W Polsce nie buduje się wielu teatrów, a nowa przestrzeń Polskiego, wkomponowana w nadodrzańską skarpę, robi wyjątkowe wrażenie.
– Wszystko potoczy się naturalnym biegiem rzeczy, w każdej sali będziemy realizować zróżnicowany program artystyczny – mówi Adam Opatowicz, dyrektor Teatru Polskiego w Szczecinie. – Mamy do dyspozycji duże sceny musicalową oraz szekspirowską, przeznaczoną na klasykę polską i światową.
Loża masońska
Są dwie sceny kameralne i kawiarenka o profilu kabaretowo-literackim.
– To jest nasz punkt wyjścia, nasza filozofia. Zarówno sala musicalowa, jak i szekspirowska, mogą pomieścić 500 widzów, jednak szekspirowska ma zmienną architekturę i gdy gramy centralnie, widzów zmieści się 270 – mówi dyrektor Opatowicz i podkreśla, że przestrzeń teatru jest wymyślona w niezwykły sposób.
– Muszę podkreślić wyjątkową rolę profesora Romualda Loeglera, którego koncepcja wygrała w konkursowej rywalizacji – mówi szef Polskiego. – Możliwości widowni są duże, ale sam teatr jest kameralny, nie przytłacza. Nie planowaliśmy obiektu wykorzystującego wnętrze skarpy, na której stoi dotychczasowa siedziba. Chcieliśmy, by do starego obiektu dobudowano nową salę z prawdziwego zdarzenia, ponieważ w przedwojennym jeszcze budynku dawnej loży masońskiej nie było profesjonalnych warunków teatralnych. Mieliśmy widownię oraz scenę bez kulis i zaplecza. Tak wyglądała codzienność powojennych dekad: wszystko na sprzączkę i agrafkę. Kolejne projekty rozbudowy, m.in. w latach 80., upadały. Profesor Romuald Loegler, zamiast dobudować scenę, umieścił nowy teatr w skarpie. Przekonał nas również do tego, że to będzie tańsza inwestycja, w dodatku z dwoma nowymi scenami, a nie jedną.
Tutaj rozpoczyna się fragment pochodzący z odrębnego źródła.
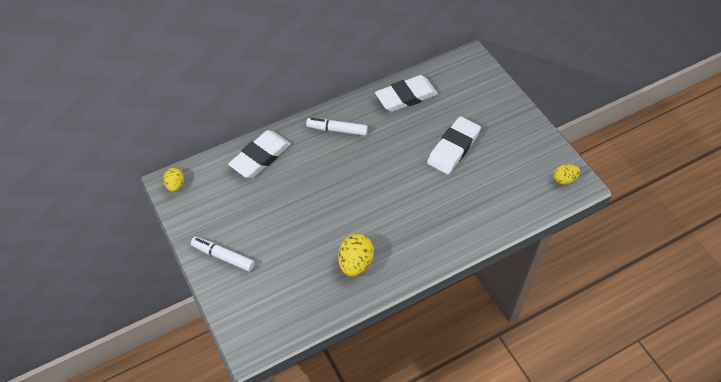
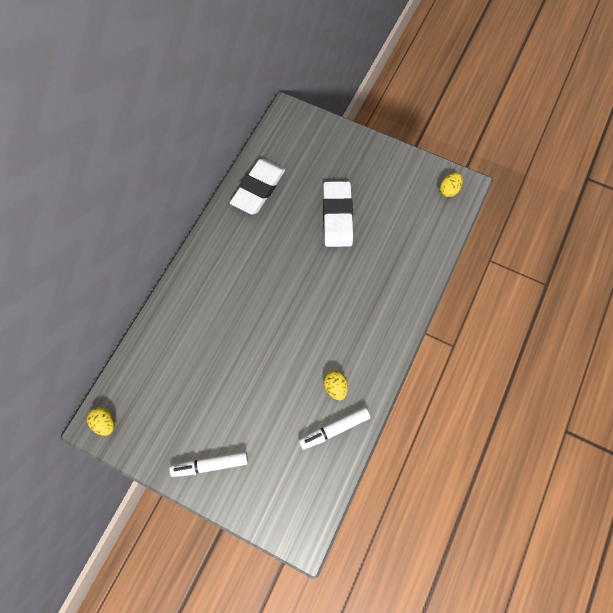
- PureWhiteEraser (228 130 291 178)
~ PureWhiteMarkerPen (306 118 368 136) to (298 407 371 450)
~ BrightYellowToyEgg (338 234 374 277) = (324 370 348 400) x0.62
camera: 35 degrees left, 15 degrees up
Tak też się stało. 90 procent nowej powierzchni Polskiego jest ukryta pod ziemią, jednak ogród zimowy i foyer korzysta z naturalnego światła, wprowadzanego przez świetliki. Ponad ziemię wystaje kopuła sali szekspirowskiej, a wszystko do siebie pasuje. Do nowej przestrzeni można wejść przez stary teatr zawieszonymi w powietrzu kilkudziesięciometrowymi schodami lub od strony nabrzeża odrzańskiego.Trzecia scena powstała, gdy zrezygnowano z sali prób. W starym są dwie sale.
W październiku odbędzie się premiera musicalu „Kabaret" w dyrektorskiej reżyserii.
– Mamy dużą, nowocześnie wyposażoną scenę z zapadniami i obrotówką, a powody wyboru „Kabaretu" są dwa – mówi dyrektor Opatowicz. – Wybrałem klasyczny musical, ale nie zgrany, zaś libretto oddaje niepokój naszej rzeczywistości, w której budzą się duchy złej przeszłości.
W pierwszej premierze „Wolny przekład z Szekspira, czyli miłość przez wieki się nie zmienia" (10 i 11 sierpnia) weźmie udział Marek Kondrat, który dawno zrezygnował z filmu, a na scenie nie było go jeszcze dłużej.
Premiery i goście
– Poprosiłem Grzegorza Turnaua, by zaplanował niepowtarzalny wieczór inaugurujący działalność sceny szekspirowskiej – mówi dyrektor Opatowicz. – Wymyślił muzykę i scenariusz z udziałem orkiestry symfonicznej i jego zespołu, Doroty Miśkiewicz i Agi Zaryan, a także Marka Kondrata. On polubił chyba nasz teatr, co wiąże się pewnie z naszym kabaretem Czarny Kot Rudy. Cieszę się, że zgodził się na występ, to dla nas wielki zaszczyt, że weźmie udział w tym programie jako aktor z wyjątkowymi tekstami Szekspira. Grzegorz Turnau wybrał m.in. fragmenty monologów i sonetów.
W najbliższych trzech miesiącach odbędzie się sześć premier, będą prezentacje z innych teatrów. 13 sierpnia – „My Way" Krystyny Jandy.
Koncepcja nowego teatru powstała w 2010 r. Budżet rozbudowy, która trwała cztery lata, wynosił 220 mln zł, po 50 procent z urzędu marszałka zachodniopomorskiego i Unii Europejskiej. – Nie zdążyliśmy na pierwszą transzę z UE, w drugiej inwestycje w kulturze były mniejsze i marszałek Olgierd Geblewicz wykonał gigantyczną pracę, by w Brukseli zmieniono przepisy, a wsparcie mogło być 50-procentowe – dodaje dyrektor Opatowicz.